Night Cascades. "The city is on fire, and the Devil is to blame - or is it? Two women must solve an occult-themed mystery set in an alternate 1980s while unraveling the secrets of their past. Hunt for clues and interrogate suspects in this interactive yuri visual novel."

I had to look up "yuri visual novel" but it's nothing that wasn't already was pretty much covered by the LGBTQ+ tag. A 1980s setting, female protagonists, paranormal activity and a detective plot. Should be right up my street. About all it's missing is a cat. Oh, wait...

Albert Wilde: Quantum P.I. "Solve murders, flirt badly, maybe discover a wormhole to another universe? Also, you’re a cat. " 

This is the real outlier in the bunch. There's gameplay footage in the trailer of Albert driving a car and it looks more like a YouTube stunt than a video game. The music's fantastic, too. The game's set in the 1930s, it's in black and white and it uses a 4:3 aspect ratio, all of which I think is meant to make it feel like an early TV serial. It's also "First person controller from a cat's perspective", whatever that means. I'm looking forward to this one.

The Wreck. "Follow failed screenwriter Junon as she attempts to make it through the most pivotal day in her life. Relive the past, alter the present, and embrace the future - or watch Junon’s story end in a wreck."

I liked the graphics and its pitch - "a mature 3D visual novel about sisterhood, motherhood, grief and survival" - reminded me a little of Lake, about which I said "I really like Lake... The more games like this I play, the more I want to play." Don't say it if you don't mean it.

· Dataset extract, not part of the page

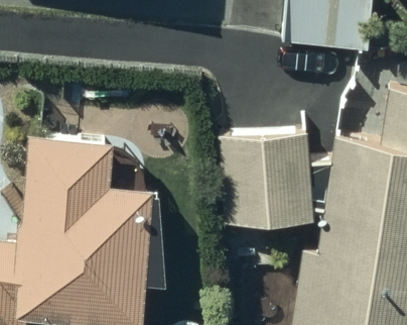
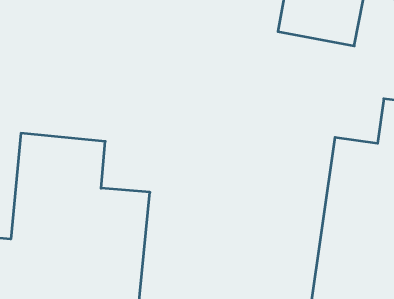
building: [227,136,311,231] -> none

Intruder in Antiquonia. "Sarah doesn't remember who she is or how she got to Antiquonia. Help her solve the mysteries of her past as you explore this internet-hostile town to find the answers. A beautiful, hand-illustrated point-and-click adventure with a wonderful soundtrack."

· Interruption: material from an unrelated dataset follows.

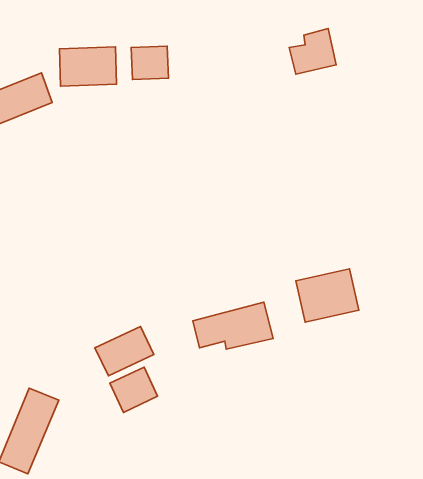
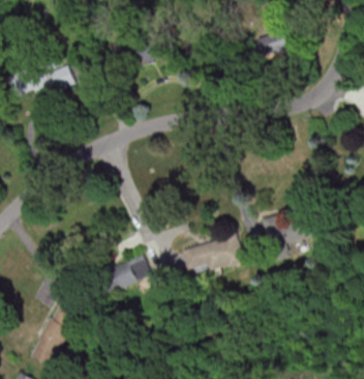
building: [59,47,117,86] -> none
building: [110,367,158,412] -> none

I passed on this the first time. The title is awkward, the graphics look far from "beautiful" and we'll be the judge of how "wonderful" the soundtrack is, thank you. I'm not big on overselling. What got me to change my mind was this one line in the description: "Antiquonia, a fascinating town where the locals reject the Internet." Do they? Do they really? Why? Inquiring minds want to know!

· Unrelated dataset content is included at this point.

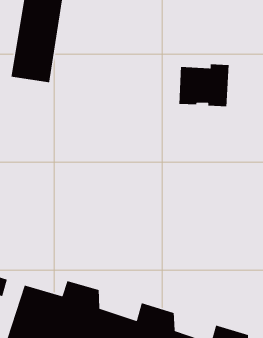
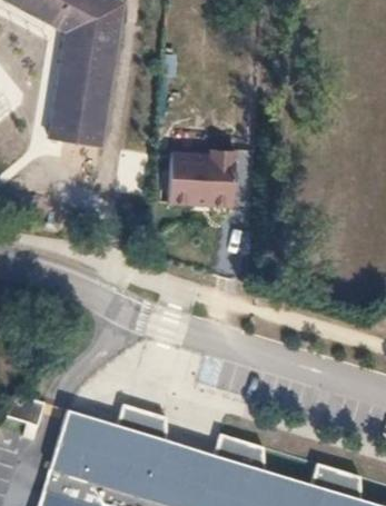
building: [178,64,230,107] -> [169,150,236,207]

Children of Silentown. "Children of Silentown is a dark adventure game that tells the story of Lucy, a girl growing up in a village deep in a forest inhabited by monsters. People disappearing is nothing uncommon here, but this time, Lucy is old enough to investigate on her own. Or so she thinks."

It was always too much to hope I'd get through this whole thing without a little horror creeping in somewhere. Not that I'm saying Lucy's a little horror. I'm sure she's lovely. They're nearly always called "Lucy", aren't they? I do feel I've played this game about a hundred times before or at least read about it. But then, I could say that about almost everything on this list and most likely everything in the entire Next Fest line-up. Originality isn't really much of a feature in indie gaming, is it? And who cares, frankly?  Not me. I'd rather see something familiar done well than something original done badly. This certainly looks the business. We'll see if it plays that way, too.

Lost in Play. "Go on a feel-good adventure with a brother and sister as they explore dreamscapes and befriend magical creatures. Lost in their imagination, Toto and Gal must stick together and solve puzzles to journey back home. This whimsical puzzle adventure game will make you feel like you're playing a cartoon!"

I'm not a hundred per cent sure about this one. The Steam page rams the word "puzzle" home every chance it gets and I'm not that big a fan of puzzling. I like point and click adventures where the answers are pretty obvious most of the time. The odd head-scratcher is okay but not in every scene. There's no dialog, either, which kind of undermines the whole concept of the genre to my way of thinking. Looks pretty, though.

And that's the lot. I might start on them tonight. If they turn out to be worth writing about then that's what I'll do. If I never mention them again, they probably weren't. Or else I never got around to playing them at all. One or the other.